In college I somehow orchestrated an internship interview at the @NewYorker. I couldn't believe it. I put on a bad suit, went down to NYC. And I GOT the gig! Then, in my joyous disbelief, as a life of art & writing opened to me just briefly, they told me it was unpaid.+ https://twitter.com/rachelysanders/status/1352259801993125890
I was on work study & cldnt afford to do free work. Still I thought abt it, and said I'd do it! --it was the New Yorker!! They said great, come on Fridays. (It was my work-study day, so I'd have to miss paid hrs.) Still I said, okay, okay no problem-- I'll move things around:
I will travel 4 hrs every Friday to & from NYC, to work an unpaid position. But I didn't have any money! So I forced myself to ask --sheepishly, at the end of the interview, while she was wrapping it all up-- whether they could maybe please at least ... pay my train fare?
The response was instant: No. Sorry. We don't pay. I said, yes I know, no salary. But perhaps 18 bucks per Friday, for the train, so I can do my 4 hours to get here & back? Otherwise I can't do it? No. There is no payment of any kind; this is the @newyorker so consider carefully.

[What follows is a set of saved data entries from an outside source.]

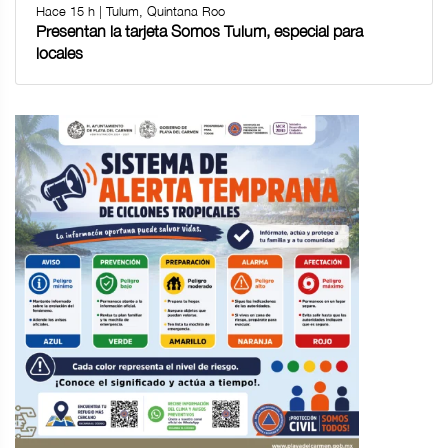
Hace 15 h | Tulum, Quintana Roo
Presentan la tarjeta Somos Tulum, especial para
locales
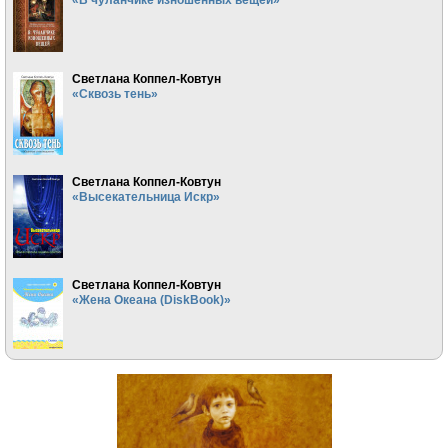
Светлана Коппел-Ковтун
«Сквозь тень»
Светлана Коппел-Ковтун
«Высекательница Искр»
Светлана Коппел-Ковтун
«Жена Океана (DiskBook)»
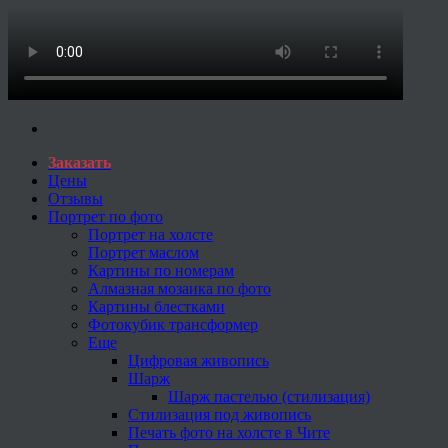
Заказать
Цены
Отзывы
Портрет по фото
Портрет на холсте
Портрет маслом
Картины по номерам
Алмазная мозаика по фото
Картины блестками
Фотокубик трансформер
Еще
Цифровая живопись
Шарж
Шарж пастелью (стилизация)
Стилизация под живопись
Печать фото на холсте в Чите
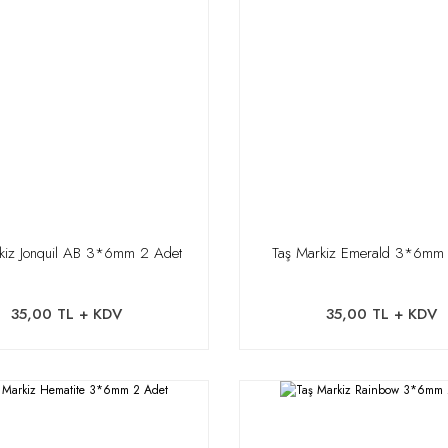
kiz Jonquil AB 3*6mm 2 Adet
Taş Markiz Emerald 3*6mm
35,00 TL + KDV
35,00 TL + KDV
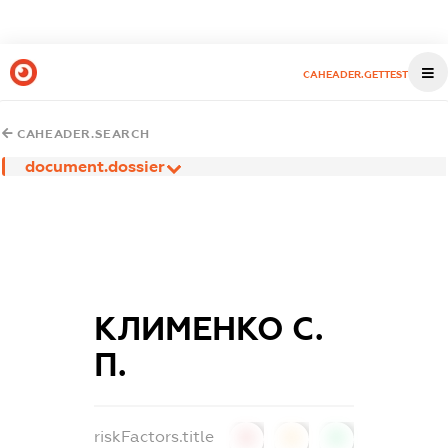
CAHEADER.GETTEST
CAHEADER.SEARCH
document.dossier
КЛИМЕНКО С.
П.
riskFactors.title
0
0
0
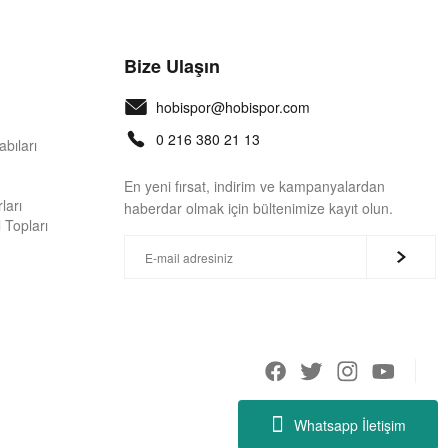
Bize Ulaşın
hobispor@hobispor.com
0 216 380 21 13
bıları
En yeni fırsat, indirim ve kampanyalardan
ları
haberdar olmak için bültenimize kayıt olun.
 Topları
Whatsapp İletişim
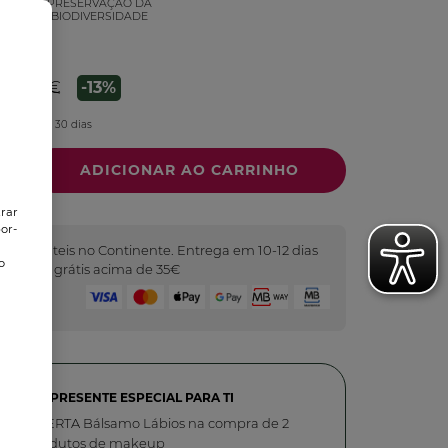
PRESERVAÇÃO DA
VEL
BIODIVERSIDADE
22,95 €
-13%
os últimos 30 dias
trar
or-
o
2 dias úteis no Continente. Entrega em 10-12 dias
o
as. Portes grátis acima de 35€
Seguro
UM PRESENTE ESPECIAL PARA TI
OFERTA Bálsamo Lábios na compra de 2
produtos de makeup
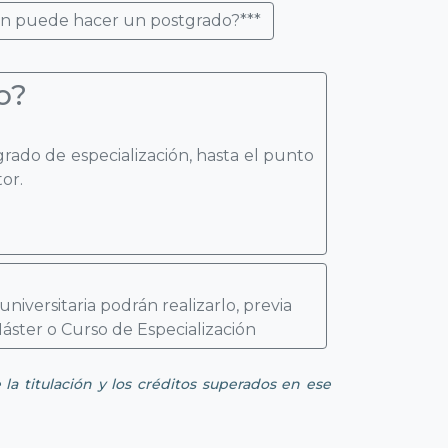
n puede hacer un postgrado?***
o?
rado de especialización, hasta el punto
or.
niversitaria podrán realizarlo, previa
áster o Curso de Especialización
 la titulación y los créditos superados en ese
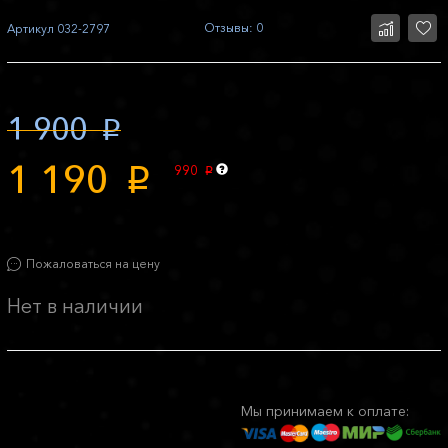
Отзывы: 0
Артикул
032-2797
1 900
p
1 190
990
p
p
Пожаловаться на цену
Нет в наличии
Мы принимаем к оплате:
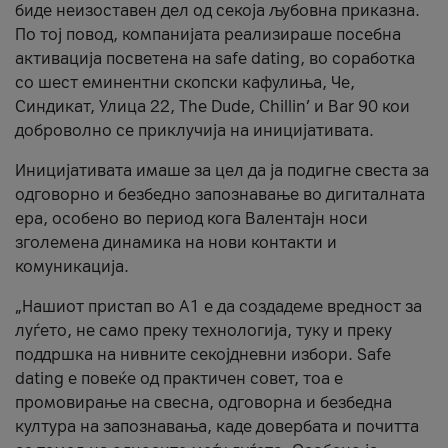
биде неизоставен дел од секоја љубовна приказна.
По тој повод, компанијата реализираше посебна
активација посветена на safe dating, во соработка
со шест еминентни скопски кафулиња, Че,
Синдикат, Улица 22, The Dude, Chillin’ и Bar 90 кои
доброволно се приклучија на иницијативата.
Иницијативата имаше за цел да ја подигне свеста за
одговорно и безбедно запознавање во дигиталната
ера, особено во период кога Валентајн носи
зголемена динамика на нови контакти и
комуникација.
„Нашиот пристап во А1 е да создадеме вредност за
луѓето, не само преку технологија, туку и преку
поддршка на нивните секојдневни избори. Safe
dating е повеќе од практичен совет, тоа е
промовирање на свесна, одговорна и безбедна
култура на запознавања, каде довербата и почитта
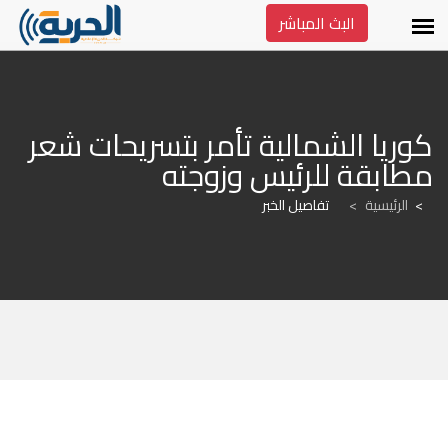
البث المباشر
كوريا الشمالية تأمر بتسريحات شعر 
مطابقة للرئيس وزوجته
الرئيسية
>
تفاصيل الخبر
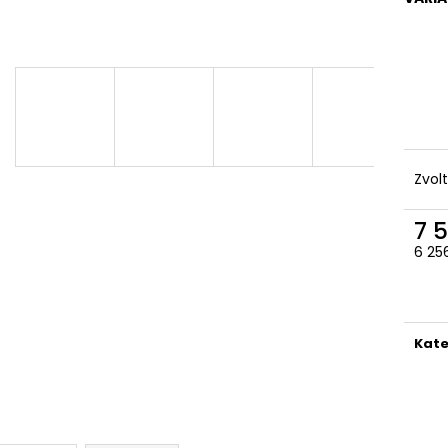
Zvol
7 
6 25
Měr
cena
Kate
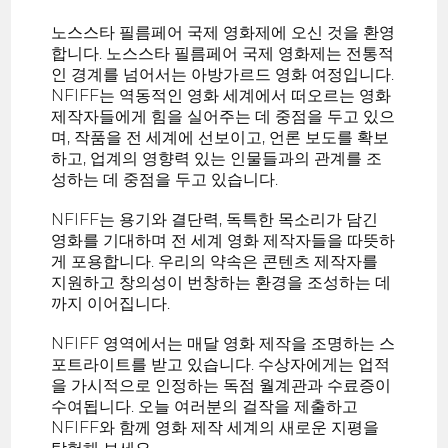
노스스타 필름페어 국제 영화제에 오신 것을 환영
합니다. 노스스타 필름페어 국제 영화제는 전통적
인 경계를 넘어서는 아방가르드 영화 여정입니다.
NFIFF는 역동적인 영화 세계에서 떠오르는 영화
제작자들에게 힘을 실어주는 데 중점을 두고 있으
며, 작품을 전 세계에 선보이고, 언론 보도를 확보
하고, 업계의 영향력 있는 인물들과의 관계를 조
성하는 데 중점을 두고 있습니다.
NFIFF는 용기와 결단력, 독특한 목소리가 담긴
영화를 기대하며 전 세계 영화 제작자들을 따뜻하
게 포용합니다. 우리의 약속은 콘텐츠 제작자를
지원하고 창의성이 번창하는 환경을 조성하는 데
까지 이어집니다.
NFIFF 영역에서는 매달 영화 제작을 조명하는 스
포트라이트를 받고 있습니다. 수상자에게는 업적
을 가시적으로 인정하는 독점 월계관과 수료증이
수여됩니다. 오늘 여러분의 걸작을 제출하고
NFIFF와 함께 영화 제작 세계의 새로운 지평을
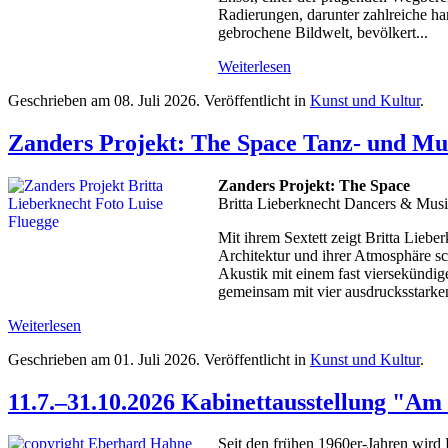
Radierungen, darunter zahlreiche han
gebrochene Bildwelt, bevölkert...
Weiterlesen
Geschrieben am
08. Juli 2026
. Veröffentlicht in
Kunst und Kultur
.
Zanders Projekt: The Space Tanz- und Mu
Zanders Projekt: The Space
Britta Lieberknecht Dancers & Musi
Mit ihrem Sextett zeigt Britta Lieb
Architektur und ihrer Atmosphäre sc
Akustik mit einem fast viersekündig
gemeinsam mit vier ausdrucksstarken 
Weiterlesen
Geschrieben am
01. Juli 2026
. Veröffentlicht in
Kunst und Kultur
.
11.7.–31.10.2026 Kabinettausstellung "Am 
Seit den frühen 1960er-Jahren wird B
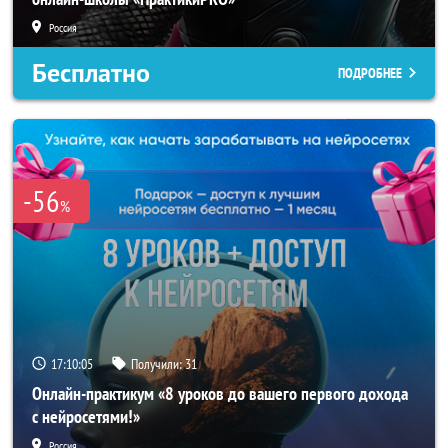
Россия
Бесплатно
ПОДРОБНЕЕ
-56
%
17:10:03
Получили:
31
Онлайн-практикум «8 уроков до вашего первого дохода
с нейросетями!»
Россия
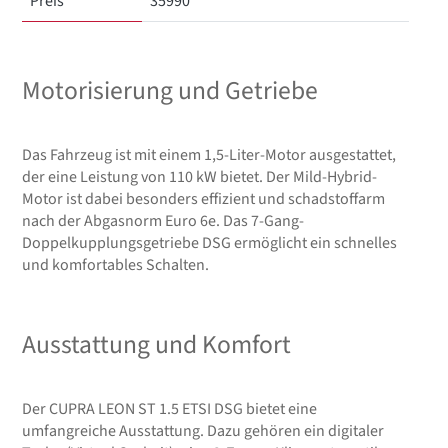
Preis
35990
Motorisierung und Getriebe
Das Fahrzeug ist mit einem 1,5-Liter-Motor ausgestattet,
der eine Leistung von 110 kW bietet. Der Mild-Hybrid-
Motor ist dabei besonders effizient und schadstoffarm
nach der Abgasnorm Euro 6e. Das 7-Gang-
Doppelkupplungsgetriebe DSG ermöglicht ein schnelles
und komfortables Schalten.
Ausstattung und Komfort
Der CUPRA LEON ST 1.5 ETSI DSG bietet eine
umfangreiche Ausstattung. Dazu gehören ein digitaler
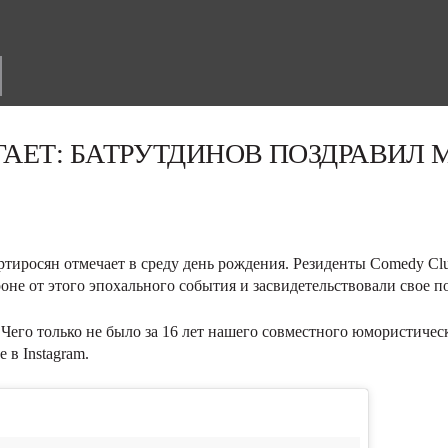
АЕТ: БАТРУТДИНОВ ПОЗДРАВИЛ 
иросян отмечает в среду день рождения. Резиденты Comedy Cl
роне от этого эпохального события и засвидетельствовали свое п
Чего только не было за 16 лет нашего совместного юмористическ
 в Instagram.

I did. But it was too much; I couldn't do it. So I just left. Didn't take the job; lost the shot; missed the chance, I guess, to be part of the club. I often think about the people who stuck it out, whether they got writing gigs there or what. I think many did!
Fast forward to after graduation, I'm temping in NYC & catch some shitty gig @ the Conde Nast building, where @NewYorker offices were. Show up with my temp badge & watch all the assistants, interns, etc--the ppl that would have been me-- filing thru the gleaming building;
But they weren't me: they were better, richer, less needy versions of me. I remember beautiful outfits: casual-shoulder suits with cool ties; knee-length soft brown leather boots that surely cost three months of magazine worker salary. I did my shitty gig & left. Lesson?
Culture was not for people who needed to work for a living. Ideas & art? They're for rich people, not you: we do it for love, & if you have to ask about the cash --if you even mention it-- you probably aren't right for us. I'd never even heard of Bourdieu!